Juste après la décision et pendant 2 ans il est vrai que l’Allemagne a eu davantage recours au charbon, mais très rapidement le développementdes ENR a permis de faire chuter le charbon. On a à la fois baisse du charbon et du nucléaire même si évidemment la baisse du charbon aurait été plus rapide en sortant moins vite du nucléaire.
Q Incidence de la nouvelle taxonomie, quels effets ?
Pour les investisseurs privés cela ne va rien changer, l’éolien et le photovoltaïque rapportent plus et sont moins risqués.
Pour attirer des investisseurs privés il faudrait que l’Etat garantisse les prix comme pour les ENR, mais le statut d’EDFen position de monopole pose alors problème, et nos voisins s’inquiètent d’une surproduction faisant chuter les prix de l’électricité et dissuadant le développement des ENR.
Q Est-on revenu 50 ans en arrière avec une concentration de l’expertise et de la décision dans les mains des ingénieurs, à comparer à un système alternatif décentralisé ?
Aujourd’hui globalement on a plus de démocratie technique, plus de débat, les citoyens sont plus informés,mais on a aussi des restes de reflexes de technostructure.
La loi impose depuis 2016 que les plans et programmes donnent lieu à saisine de la Commission nationale du débat public (CNDP). Cela a été le cas pour le plan d'orientation pour l'énergie et la Programmation pluriannuelle de l’énergie (PPE) publiée en 2020, qui a fait l'objet d'un débat public en 2018.
Mais la loi énergie-climat de 2019 exclut de manière subreptice la Programmation de l'énergie et la stratégie nationale bas carbone du débat public, et ne prévoit qu'une concertation préalable, ce qui a été dénoncé par la CNDP le 1er décembre 2021.

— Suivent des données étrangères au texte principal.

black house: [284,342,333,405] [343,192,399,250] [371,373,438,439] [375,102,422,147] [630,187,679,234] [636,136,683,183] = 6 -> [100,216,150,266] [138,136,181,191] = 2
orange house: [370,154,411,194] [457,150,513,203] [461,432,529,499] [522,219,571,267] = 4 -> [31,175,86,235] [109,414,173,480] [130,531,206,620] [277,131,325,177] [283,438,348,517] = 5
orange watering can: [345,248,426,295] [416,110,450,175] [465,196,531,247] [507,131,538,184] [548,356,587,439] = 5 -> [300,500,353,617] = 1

La future loi énergie climat qui doit être votée en 2023 fera l’objet d’une consultation organisée par l’Etat, au lieu d’un débat piloté par la CNDP autorité indépendante. Il n’y aura débat public que sur les projets concrets de réalisation éventuelle des EPR, sans discussion de la stratégie énergétique globale.

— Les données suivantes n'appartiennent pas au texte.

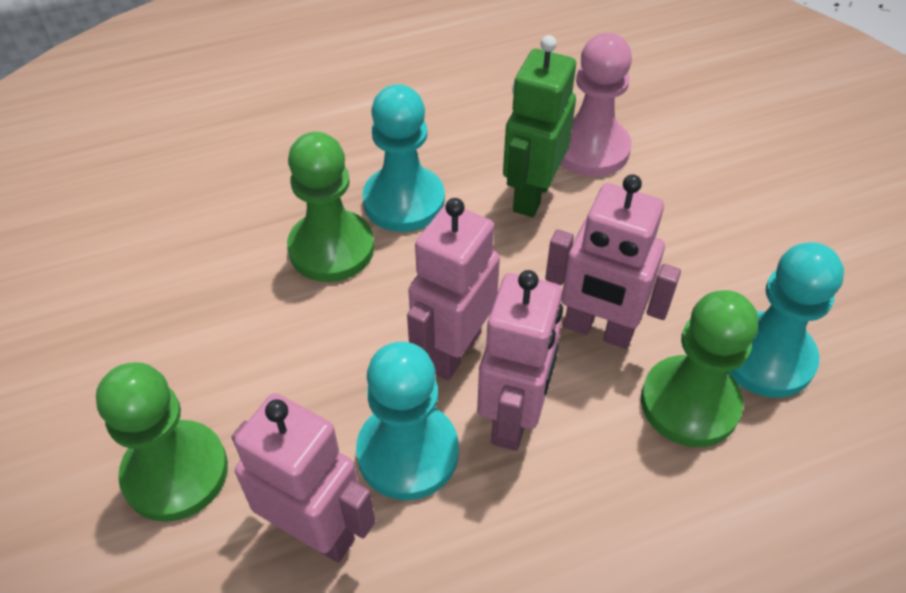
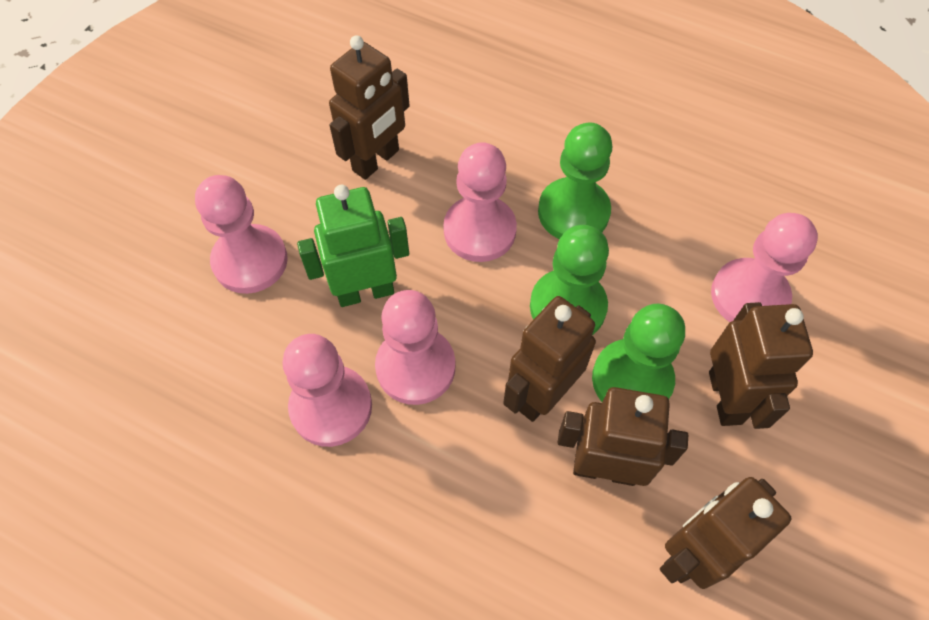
brown robot: none = 0 -> [329,35,410,180] [503,296,596,422] [557,387,688,486] [660,477,791,589] [709,302,813,429] = 5
pink pawn: [561,33,632,177] = 1 -> [195,175,288,294] [283,334,372,447] [375,290,455,405] [443,142,517,262] [711,213,818,322] = 5
pink robot: [232,393,375,563] [407,198,500,380] [477,270,563,451] [545,174,681,349] = 4 -> none = 0
turquoise pawn: [356,342,459,500] [362,84,445,232] [728,242,844,398] = 3 -> none = 0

Q Est-ce que le magazine Alternatives économiques prévoit de faire une BD pro ENR pour contrer celle de Jancovici? La question est complexe, il y a des incertitudes, les raccourcis semblent difficiles à contrer.
Il faut faire un vrai travail de déconstruction, comme le tentent ce livre ou des articles dans Alter éco mais, même au sein de ce lectorat, les réactions peuvent être violentes et insultantes.
Le rouleau compresseur idéologique amène à penser, y compris dans la mouvance verte, que la relance du nucléaire est inévitable face à l’urgence climatique, ce que l’étude RTE invalide, et joue sur une détestation des éoliennes difficile à comprendre.
Q Après les législatives, le sujet va nécessairement revenir, il faut s’adresser aux candidats
Au final il y aura un vote du parlement en 2023.
La CNDP ne peut s'autosaisir, mais peut l'être par le maître d'ouvrage, (l'Etat pour un plan énergie) ou bien s'agissant d'un programme, par 60 députés, ou 60 sénateurs, ou 500 000 résidents sur le territoire ressortissants de l'Union européenne et majeurs.
Aux partis politiques, syndicats, organisations professionnelles, associations et ONG de défense de l’environnement… d’obtenir d’être associés à un vrai débat sur la stratégie énergétique globale, dont le nucléaire n’est qu’une variable, débat piloté par une autorité indépendante.